The Important Scoop of your Dog's Poop
Have you ever NOT picked up your dogs poop? I’m sure you had a reason, but no reason is good enough to justify the health and environmental implications (and it’s not just the risk of dirtying your neighbours shoes).
Last week in Squamish, BC I saw photos of our local vet clinic partaking in what they were calling “poop patrol” on social media. Yes you guessed it, the entire clinic staff were out cleaning up dog poop. Poop patrol lasted a couple days and resulted in the removal of buckets of fecal waste from our local trails. A big thanks to this hard working group!
So why did this clinic go so far out of their way to clean up for irresponsible dog parents? It’s because the staff know there is negative health and environmental effects for both humans and our pets when dog poop is left “unscooped”.
According to a published article on the US National Library of Medicine, dog feces left on the streets and trails pose a serious health hazard because they may contain pathogenic organisms that affect both human and animals. Dog pop left around urban areas also has the risk of spreading resistant genes of bacteria. Simply put, dog feces not scooped could make you and/or your dog sick and that type of disease may also be resistant to antibiotics.[i]

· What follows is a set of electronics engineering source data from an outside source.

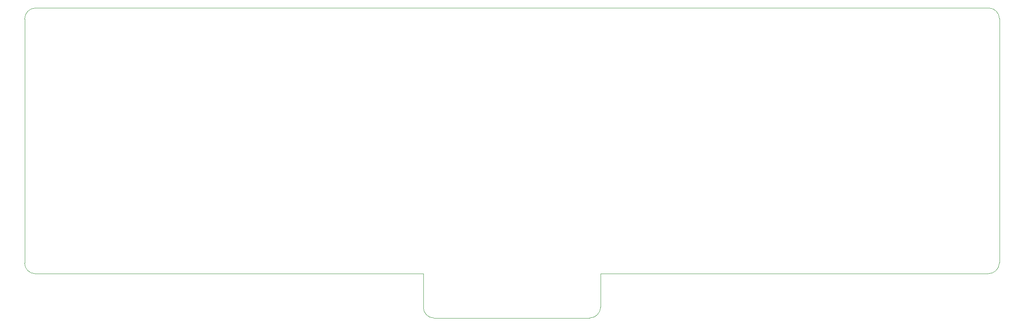
<source format=gm1>
%TF.GenerationSoftware,KiCad,Pcbnew,7.0.6*%
%TF.CreationDate,2023-07-16T23:36:15-04:00*%
%TF.ProjectId,littolRP2040,6c697474-6f6c-4525-9032-3034302e6b69,rev?*%
%TF.SameCoordinates,PX2d6b3a0PY7e098dc*%
%TF.FileFunction,Profile,NP*%
%FSLAX46Y46*%
G04 Gerber Fmt 4.6, Leading zero omitted, Abs format (unit mm)*
G04 Created by KiCad (PCBNEW 7.0.6) date 2023-07-16 23:36:15*
%MOMM*%
%LPD*%
G01*
G04 APERTURE LIST*
%TA.AperFunction,Profile*%
%ADD10C,0.100000*%
%TD*%
G04 APERTURE END LIST*
D10*
X-4Y11804140D02*
G75*
G03*
X2279116Y9525024I2279084J-32D01*
G01*
X2381256Y66675188D02*
G75*
G03*
X0Y64293912I24J-2381280D01*
G01*
X207169273Y9525059D02*
G75*
G03*
X209550529Y11906279I7J2381249D01*
G01*
X209550541Y64396052D02*
G75*
G03*
X207169272Y66675168I-2330161J-51044D01*
G01*
X121444056Y-24D02*
G75*
G03*
X123825312Y2381256I24J2381232D01*
G01*
X85725216Y2279116D02*
X85725216Y9525024D01*
X123825312Y9525024D02*
X123825312Y2381256D01*
X85725272Y2279116D02*
G75*
G03*
X88004332Y0I2279108J-8D01*
G01*
X209550528Y64396052D02*
X209550529Y11906279D01*
X85725216Y9525024D02*
X2279116Y9525024D01*
X207169273Y9525023D02*
X123825312Y9525024D01*
X2381256Y66675168D02*
X207169272Y66675168D01*
X121444056Y0D02*
X88004332Y0D01*
X0Y11804140D02*
X0Y64293912D01*
M02*

</source>
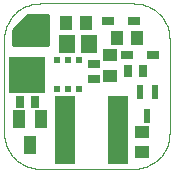
<source format=gts>
G75*
G70*
%OFA0B0*%
%FSLAX24Y24*%
%IPPOS*%
%LPD*%
%AMOC8*
5,1,8,0,0,1.08239X$1,22.5*
%
%ADD10C,0.0000*%
%ADD11C,0.0100*%
%ADD12R,0.0434X0.0473*%
%ADD13R,0.0552X0.0631*%
%ADD14R,0.0473X0.0434*%
%ADD15R,0.0434X0.0276*%
%ADD16R,0.0709X0.2284*%
%ADD17R,0.0434X0.0591*%
%ADD18R,0.0237X0.0237*%
%ADD19R,0.0827X0.0827*%
%ADD20R,0.1221X0.1221*%
%ADD21R,0.0316X0.0394*%
%ADD22R,0.0394X0.0316*%
%ADD23R,0.0217X0.0473*%
D10*
X001331Y000210D02*
X004481Y000210D01*
X004547Y000212D01*
X004613Y000217D01*
X004679Y000227D01*
X004744Y000240D01*
X004808Y000256D01*
X004871Y000276D01*
X004933Y000300D01*
X004993Y000327D01*
X005052Y000357D01*
X005109Y000391D01*
X005164Y000428D01*
X005217Y000468D01*
X005268Y000510D01*
X005316Y000556D01*
X005362Y000604D01*
X005404Y000655D01*
X005444Y000708D01*
X005481Y000763D01*
X005515Y000820D01*
X005545Y000879D01*
X005572Y000939D01*
X005596Y001001D01*
X005616Y001064D01*
X005632Y001128D01*
X005645Y001193D01*
X005655Y001259D01*
X005660Y001325D01*
X005662Y001391D01*
X005662Y004540D01*
X005660Y004606D01*
X005655Y004672D01*
X005645Y004738D01*
X005632Y004803D01*
X005616Y004867D01*
X005596Y004930D01*
X005572Y004992D01*
X005545Y005052D01*
X005515Y005111D01*
X005481Y005168D01*
X005444Y005223D01*
X005404Y005276D01*
X005362Y005327D01*
X005316Y005375D01*
X005268Y005421D01*
X005217Y005463D01*
X005164Y005503D01*
X005109Y005540D01*
X005052Y005574D01*
X004993Y005604D01*
X004933Y005631D01*
X004871Y005655D01*
X004808Y005675D01*
X004744Y005691D01*
X004679Y005704D01*
X004613Y005714D01*
X004547Y005719D01*
X004481Y005721D01*
X004481Y005722D02*
X001331Y005722D01*
X001331Y005721D02*
X001265Y005719D01*
X001199Y005714D01*
X001133Y005704D01*
X001068Y005691D01*
X001004Y005675D01*
X000941Y005655D01*
X000879Y005631D01*
X000819Y005604D01*
X000760Y005574D01*
X000703Y005540D01*
X000648Y005503D01*
X000595Y005463D01*
X000544Y005421D01*
X000496Y005375D01*
X000450Y005327D01*
X000408Y005276D01*
X000368Y005223D01*
X000331Y005168D01*
X000297Y005111D01*
X000267Y005052D01*
X000240Y004992D01*
X000216Y004930D01*
X000196Y004867D01*
X000180Y004803D01*
X000167Y004738D01*
X000157Y004672D01*
X000152Y004606D01*
X000150Y004540D01*
X000150Y001391D01*
X000152Y001325D01*
X000157Y001259D01*
X000167Y001193D01*
X000180Y001128D01*
X000196Y001064D01*
X000216Y001001D01*
X000240Y000939D01*
X000267Y000879D01*
X000297Y000820D01*
X000331Y000763D01*
X000368Y000708D01*
X000408Y000655D01*
X000450Y000604D01*
X000496Y000556D01*
X000544Y000510D01*
X000595Y000468D01*
X000648Y000428D01*
X000703Y000391D01*
X000760Y000357D01*
X000819Y000327D01*
X000879Y000300D01*
X000941Y000276D01*
X001004Y000256D01*
X001068Y000240D01*
X001133Y000227D01*
X001199Y000217D01*
X001265Y000212D01*
X001331Y000210D01*
D11*
X001626Y004344D02*
X000445Y004344D01*
X000445Y004836D01*
X000839Y005229D01*
X000937Y005328D01*
X001626Y005328D01*
X001626Y004344D01*
X001626Y004347D02*
X000445Y004347D01*
X000445Y004445D02*
X001626Y004445D01*
X001626Y004544D02*
X000445Y004544D01*
X000445Y004642D02*
X001626Y004642D01*
X001626Y004741D02*
X000445Y004741D01*
X000449Y004839D02*
X001626Y004839D01*
X001626Y004938D02*
X000547Y004938D01*
X000646Y005036D02*
X001626Y005036D01*
X001626Y005135D02*
X000744Y005135D01*
X000843Y005233D02*
X001626Y005233D01*
D12*
X002217Y005060D03*
X002886Y005060D03*
X003922Y004568D03*
X004591Y004568D03*
D13*
X002981Y004365D03*
X002233Y004365D03*
D14*
X003693Y003989D03*
X003693Y003320D03*
X004729Y001426D03*
X004729Y000757D03*
D15*
X005107Y004003D03*
X004241Y004003D03*
X004473Y005127D03*
X003607Y005127D03*
D16*
X003935Y001513D03*
X002164Y001513D03*
D17*
X001020Y000991D03*
X000646Y001857D03*
X001394Y001857D03*
D18*
X001910Y002887D03*
X002284Y002887D03*
X002658Y002887D03*
X002658Y003832D03*
X002284Y003832D03*
X001910Y003832D03*
D19*
X001187Y004718D03*
D20*
X000902Y003340D03*
D21*
X000681Y002424D03*
X001193Y002424D03*
X004274Y003458D03*
X004786Y003458D03*
D22*
X003152Y003714D03*
X003152Y003202D03*
D23*
X004668Y002788D03*
X005180Y002788D03*
X004924Y001962D03*
M02*

</source>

According to the US Center for Disease Control and Prevention the average dog dropping contains three billion fecal bacteria and could contain any of the following:
- E. coli
- Parvo virus
- Round worms
Hookworm eggs once larvated can infect people and tapeworm eggs shed in your dogs feces have the chance of almost immediately becoming infectious to people. The way to avoid this is to simply pick up waste right away before it reaches an infectious stage. Dog feces can also spread camplyobacteriosis, salmonellosis and some E.coli to people causing symptoms of diarrhea, vomiting, abdominal pain and fever but for those with compromised immune systems these infections could be life threatening.
Many pet parents think that dog feces can be compared to compost and that leaving fecal waste will help soil and plant life. This is not true. Have you ever picked up dog poop a few days later and noticed the grass is a yellow burnt colour? This is because canine waste is very acidic and unlike cow manure, your dogs diet makes for a poor fertilizer.

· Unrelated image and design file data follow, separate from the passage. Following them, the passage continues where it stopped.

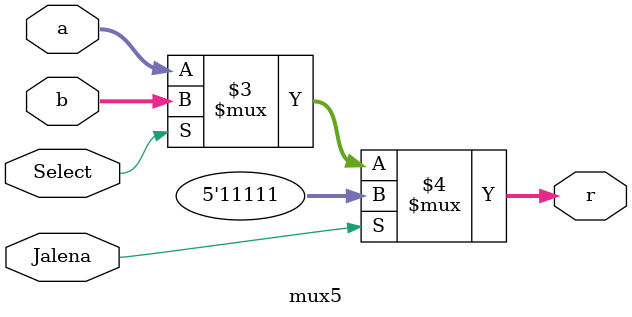
<source format=v>
`timescale 1ns / 1ps
module mux5(
    input [4:0] a,
    input [4:0] b,
    input Jalena,
    input Select,
    output [4:0] r
    );
    assign r = (Jalena==1) ? 5'b11111 : ( (Select==1) ?b:a );
endmodule

</source>
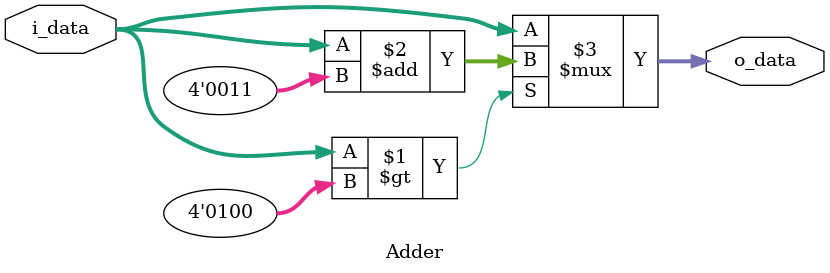
<source format=v>
module Adder(
    input  wire [3:0] i_data,
    output wire [3:0] o_data 
);

assign o_data = (i_data > 4'h4) ? (i_data + 4'h3) : i_data;
endmodule
</source>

The bacteria in your dogs poop can contaminate plant species and waterways. According to the Environmental Protection Agency (EPA) waterways contaminated by dog poop is in the same category as oil and mine runoff in terms of its affects on plant and fish life. [ii] The pathogens and nutrients in feces cause excessive growth of algae and weeds, which disrupt ecology and could make local waters unswimmable and unfishable. The EPA estimates that 2 days of droppings from approximately 100 dogs would be enough to temporarily close a bay and all watersheds within a 20 miles radius from it.[iii]
Dog poop can be picked up and disposed of in 30 seconds. In just 1 minute of your day you reduce the spread of infectious disease and the negative impact to ecological systems. Get scooping!
ABOUT THE AUTHOR / Rickilee Walls MH.
Rickilee Walls is the co-founder of Companion Herbals and chief medical herbalist for TGIPT, a supplement based dog treat company in Vancouver BC. A passionate educator, Rickilee enjoys teaching pet parents about herbal medicine and how to make their own herbal remedies for their pet. She is an advocate for the environment discouraging the use of endangered plant species and encouraging sustainable practices.